PROBLEM REQUIREMENTS: Count every line in the data below where "Belido" occurs, then state that number and nothing more.

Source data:
◇ ◇ ◇
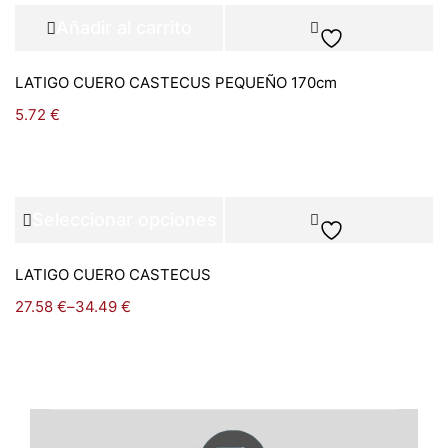
Añadir al carrito
LATIGO CUERO CASTECUS PEQUEÑO 170cm
5.72
€
Seleccionar opciones
LATIGO CUERO CASTECUS
27.58
€
–
34.49
€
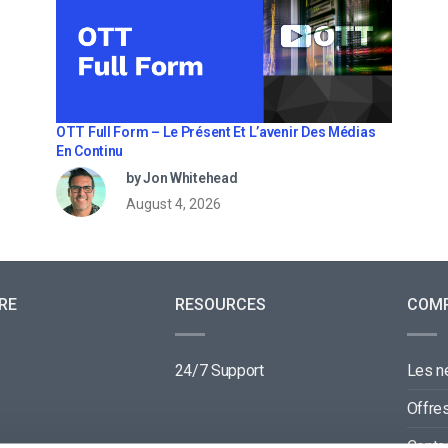
OTT Full Form – Le Présent Et L’avenir Des Médias
En Continu
by Jon Whitehead
August 4, 2026
RE
RESOURCES
COM
24/7 Support
Les 
Offre
Conta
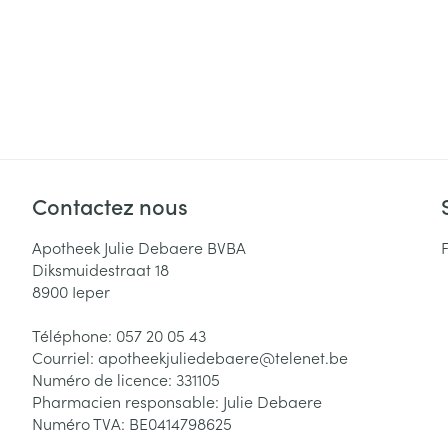
Contactez nous
Apotheek Julie Debaere BVBA
Diksmuidestraat 18
8900
Ieper
Téléphone:
057 20 05 43
Courriel:
apotheekjuliedebaere@
telenet.be
Numéro de licence:
331105
Pharmacien responsable:
Julie Debaere
Numéro TVA:
BE0414798625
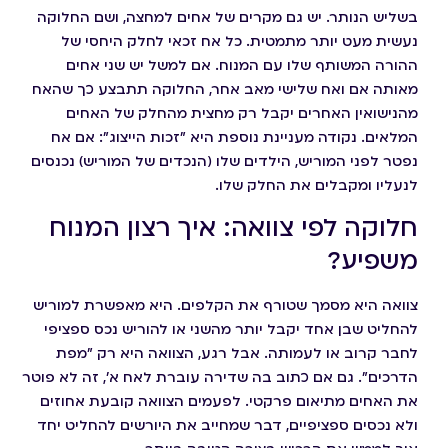
בשליש הנותר. יש גם מקרים של אחים למחצה, ושם החלוקה
נעשית מעט יותר מתמטית. כל אח זכאי לחלק היחסי של
ההורה המשותף שלו עם המנוח. אם למשל יש שני אחים
מאותה אם ואח שלישי מאב אחר, החלוקה תתבצע כך שהאח
מהנישואין האחרים יקבל רק מחצית מהחלק של האחים
המלאים. נקודה מעניינת נוספת היא "זכות הייצוג": אם אח
נפטר לפני המוריש, הילדים שלו (הנכדים של המוריש) נכנסים
לנעליו ומקבלים את החלק שלו.
חלוקה לפי צוואה: איך רצון המנוח
משפיע?
צוואה היא מסמך שטורף את הקלפים. היא מאפשרת למוריש
להחליט שבן אחד יקבל יותר מהשני או להוריש נכס ספציפי
לחבר קרוב או לעמותה. אבל רגע, הצוואה היא רק "מפת
הדרכים". גם אם כתוב בה שדירה עוברת לאח א', זה לא פוטר
את האחים מתיאום פרקטי. לפעמים הצוואה קובעת אחוזים
ולא נכסים ספציפיים, דבר שמחייב את היורשים להחליט יחד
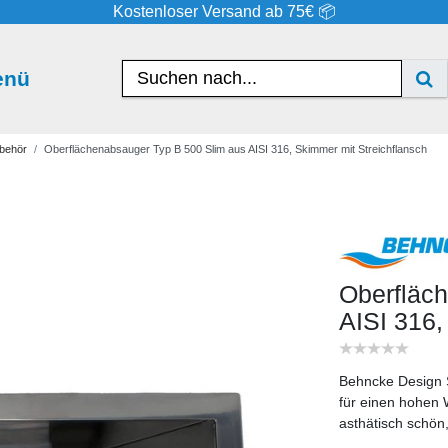
Kostenloser Versand ab 75€ 📦
enü
behör
Oberflächenabsauger Typ B 500 Slim aus AISI 316, Skimmer mit Streichflansch
Oberfläc
AISI 316,
Behncke Design S
für einen hohen 
asthätisch schön,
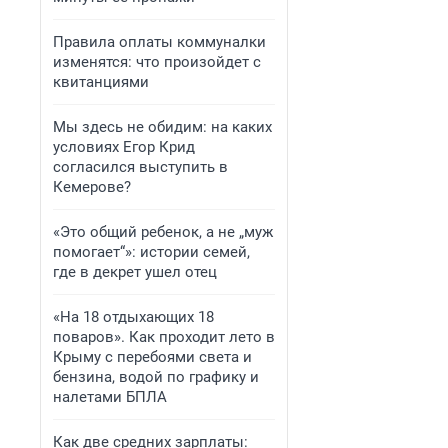
Правила оплаты коммуналки
изменятся: что произойдет с
квитанциями
Мы здесь не обидим: на каких
условиях Егор Крид
согласился выступить в
Кемерове?
«Это общий ребенок, а не „муж
помогает“»: истории семей,
где в декрет ушел отец
«На 18 отдыхающих 18
поваров». Как проходит лето в
Крыму с перебоями света и
бензина, водой по графику и
налетами БПЛА
Как две средних зарплаты:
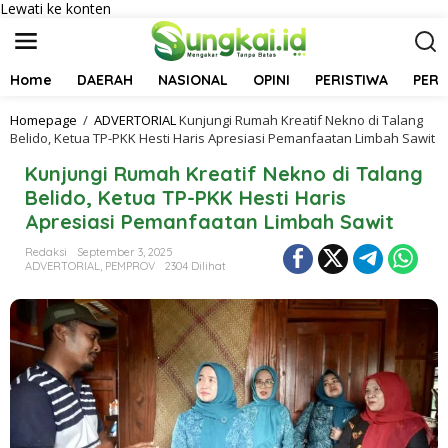
Lewati ke konten
Home
DAERAH
NASIONAL
OPINI
PERISTIWA
PER
Homepage
/
ADVERTORIAL
Kunjungi Rumah Kreatif Nekno di Talang
Belido, Ketua TP-PKK Hesti Haris Apresiasi Pemanfaatan Limbah Sawit
Kunjungi Rumah Kreatif Nekno di Talang
Belido, Ketua TP-PKK Hesti Haris
Apresiasi Pemanfaatan Limbah Sawit
Redaksi
September 3, 2025
ADVERTORIAL
,
PEMPROV
2304 Dilihat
◇ ◇ ◇
SOLUTION: 2